Teju Cole: Pharmakon
‘I am writing this note while you’re still asleep. It’s still early enough that I can open the windows in my room. By the time you read this, I’ll be at work. Please pardon the strange formality of writing to you when I could just have said to you in person what I want to say. But since I have failed to say it, it is reasonable to conclude that I am having some difficulty speaking.’
Bringing together a sequence of subtle and disquieting photographs with a dozen compact short stories, Pharmakon is a surprising new work from the singular mind of Teju Cole. The photographs were taken across the globe and extend the oblique point of view he developed in Fernweh (2020).

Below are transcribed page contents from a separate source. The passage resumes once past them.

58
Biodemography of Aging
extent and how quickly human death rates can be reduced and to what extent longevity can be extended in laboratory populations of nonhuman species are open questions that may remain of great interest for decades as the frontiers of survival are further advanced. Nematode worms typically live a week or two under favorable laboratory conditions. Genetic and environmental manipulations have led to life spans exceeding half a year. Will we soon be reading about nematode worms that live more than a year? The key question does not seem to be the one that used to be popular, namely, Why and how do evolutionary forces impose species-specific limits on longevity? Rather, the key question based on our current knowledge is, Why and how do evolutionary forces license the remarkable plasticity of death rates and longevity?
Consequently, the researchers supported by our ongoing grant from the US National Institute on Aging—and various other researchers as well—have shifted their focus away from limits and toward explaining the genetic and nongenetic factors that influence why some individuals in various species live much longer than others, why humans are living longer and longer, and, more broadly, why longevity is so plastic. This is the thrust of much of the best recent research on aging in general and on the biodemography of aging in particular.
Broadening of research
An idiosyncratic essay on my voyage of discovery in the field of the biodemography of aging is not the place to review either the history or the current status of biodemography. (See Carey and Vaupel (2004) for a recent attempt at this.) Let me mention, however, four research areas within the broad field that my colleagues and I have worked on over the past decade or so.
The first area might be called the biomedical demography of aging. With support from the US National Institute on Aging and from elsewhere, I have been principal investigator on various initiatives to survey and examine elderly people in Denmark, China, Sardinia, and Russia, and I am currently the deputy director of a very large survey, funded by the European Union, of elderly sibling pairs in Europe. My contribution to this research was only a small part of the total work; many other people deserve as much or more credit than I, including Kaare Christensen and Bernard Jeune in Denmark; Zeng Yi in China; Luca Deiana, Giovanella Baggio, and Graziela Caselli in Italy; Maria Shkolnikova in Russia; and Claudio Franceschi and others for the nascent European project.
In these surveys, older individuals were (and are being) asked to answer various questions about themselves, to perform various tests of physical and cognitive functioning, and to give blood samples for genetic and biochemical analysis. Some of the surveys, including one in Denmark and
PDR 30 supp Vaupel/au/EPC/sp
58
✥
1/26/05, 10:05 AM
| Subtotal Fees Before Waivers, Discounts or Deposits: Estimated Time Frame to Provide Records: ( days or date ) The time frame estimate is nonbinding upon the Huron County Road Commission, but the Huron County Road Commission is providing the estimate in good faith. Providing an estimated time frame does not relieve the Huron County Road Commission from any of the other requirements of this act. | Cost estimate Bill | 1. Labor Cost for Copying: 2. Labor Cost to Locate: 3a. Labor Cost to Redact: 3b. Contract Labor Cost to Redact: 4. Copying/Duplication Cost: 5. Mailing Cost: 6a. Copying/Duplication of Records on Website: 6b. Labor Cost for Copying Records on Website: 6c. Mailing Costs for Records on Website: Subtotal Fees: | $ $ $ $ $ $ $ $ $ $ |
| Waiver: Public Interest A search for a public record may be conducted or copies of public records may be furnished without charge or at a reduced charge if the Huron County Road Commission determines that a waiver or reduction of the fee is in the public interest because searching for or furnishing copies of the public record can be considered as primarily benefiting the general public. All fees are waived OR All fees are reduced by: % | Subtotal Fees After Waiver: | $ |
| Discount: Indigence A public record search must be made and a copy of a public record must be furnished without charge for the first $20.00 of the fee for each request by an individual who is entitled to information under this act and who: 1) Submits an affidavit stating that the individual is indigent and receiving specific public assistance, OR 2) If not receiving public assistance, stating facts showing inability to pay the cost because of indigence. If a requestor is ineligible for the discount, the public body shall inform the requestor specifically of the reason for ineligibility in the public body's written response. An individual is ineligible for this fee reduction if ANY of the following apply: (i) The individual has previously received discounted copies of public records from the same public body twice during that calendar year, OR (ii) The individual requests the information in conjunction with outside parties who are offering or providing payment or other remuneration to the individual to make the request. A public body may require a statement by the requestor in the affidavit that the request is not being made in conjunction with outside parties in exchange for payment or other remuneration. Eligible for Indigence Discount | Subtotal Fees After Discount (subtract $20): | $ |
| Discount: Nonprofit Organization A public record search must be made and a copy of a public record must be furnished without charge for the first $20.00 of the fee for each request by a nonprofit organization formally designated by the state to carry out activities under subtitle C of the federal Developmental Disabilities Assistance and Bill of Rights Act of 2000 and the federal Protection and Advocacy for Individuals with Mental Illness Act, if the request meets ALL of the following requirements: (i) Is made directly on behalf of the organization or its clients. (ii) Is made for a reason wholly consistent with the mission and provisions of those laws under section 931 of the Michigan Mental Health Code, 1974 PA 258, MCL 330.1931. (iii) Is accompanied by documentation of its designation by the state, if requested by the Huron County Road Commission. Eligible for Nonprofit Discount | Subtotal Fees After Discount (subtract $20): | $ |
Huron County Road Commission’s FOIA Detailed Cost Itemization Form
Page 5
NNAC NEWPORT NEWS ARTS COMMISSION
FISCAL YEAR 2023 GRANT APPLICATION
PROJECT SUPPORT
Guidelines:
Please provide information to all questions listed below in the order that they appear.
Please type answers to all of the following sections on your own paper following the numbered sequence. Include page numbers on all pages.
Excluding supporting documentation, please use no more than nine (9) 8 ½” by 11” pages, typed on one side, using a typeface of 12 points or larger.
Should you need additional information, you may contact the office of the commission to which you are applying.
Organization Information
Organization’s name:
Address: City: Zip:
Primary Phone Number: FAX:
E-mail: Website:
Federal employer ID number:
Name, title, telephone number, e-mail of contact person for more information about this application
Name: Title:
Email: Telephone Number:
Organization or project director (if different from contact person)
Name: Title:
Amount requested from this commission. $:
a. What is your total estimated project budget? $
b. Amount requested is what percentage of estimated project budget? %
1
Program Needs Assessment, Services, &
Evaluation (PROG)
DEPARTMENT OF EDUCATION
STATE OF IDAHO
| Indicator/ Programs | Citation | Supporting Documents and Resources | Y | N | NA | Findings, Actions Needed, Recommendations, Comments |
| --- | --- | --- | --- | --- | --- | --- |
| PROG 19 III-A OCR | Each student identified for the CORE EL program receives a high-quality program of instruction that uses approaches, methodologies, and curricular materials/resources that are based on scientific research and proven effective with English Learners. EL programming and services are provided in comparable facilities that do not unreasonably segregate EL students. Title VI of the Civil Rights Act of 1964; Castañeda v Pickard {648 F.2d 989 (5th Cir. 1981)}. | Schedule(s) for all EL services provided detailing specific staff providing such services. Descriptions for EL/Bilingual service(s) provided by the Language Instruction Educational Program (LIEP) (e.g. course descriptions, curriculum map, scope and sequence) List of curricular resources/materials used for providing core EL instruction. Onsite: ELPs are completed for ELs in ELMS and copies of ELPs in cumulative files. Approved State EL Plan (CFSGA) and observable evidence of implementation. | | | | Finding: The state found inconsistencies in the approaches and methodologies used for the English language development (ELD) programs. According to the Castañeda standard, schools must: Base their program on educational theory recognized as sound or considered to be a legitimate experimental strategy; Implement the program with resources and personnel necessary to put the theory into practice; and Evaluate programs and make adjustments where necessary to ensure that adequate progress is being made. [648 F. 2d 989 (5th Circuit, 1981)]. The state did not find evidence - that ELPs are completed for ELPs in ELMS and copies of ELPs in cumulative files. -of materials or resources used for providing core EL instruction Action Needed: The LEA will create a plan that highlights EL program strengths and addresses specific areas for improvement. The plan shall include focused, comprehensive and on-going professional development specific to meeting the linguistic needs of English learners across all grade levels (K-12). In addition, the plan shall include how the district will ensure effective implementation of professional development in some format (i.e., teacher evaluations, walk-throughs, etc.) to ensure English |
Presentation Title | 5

Interspersed among the images are texts that emerge like intimate signals from our age of crisis, mining further the exquisite linguistic control that characterizes Cole’s novels Open City (2011) and Tremor (2023). The result is a work of strange beauty that startles and consoles in equal measure.
About the Author
Teju Cole (b. 1975, Nigeria) is a writer, art historian, and photographer. He is the photography critic of the New York Times Magazine and Distinguished Writer in Residence at Bard College. He is the author of three previous books. His novella, Every Day is for the Thief (2014), was named a book of the year by the New York Times, the Globe and Mail, NPR, and the Telegraph and shortlisted for the PEN/Open Book Award. His novel, Open City (2011) won the PEN/Hemingway Award, the New York City Book Award for Fiction, the Rosenthal Award of the American Academy of Arts and Letters, and the Internationaler Literaturpreis. Open City was also shortlisted for the National Book Critics Circle Award, the New York Public Library Young Lions Award, and the Ondaatje Prize of the Royal Society of Literature. His essay collection, Known and Strange Things (2016), the core of which is his photography essays, was published to rave reviews in the New York Times and the New York Review of Books, among others; named a book of the year by the Guardian, the Financial Times, Time Magazine, and many others; and is the only book to have been shortlisted for two PEN Awards in the same year: the PEN/Diamonstein-Spielvogel Award for the Art of the Essay and the PEN/Jean Stein Award for originality, merit, and impact.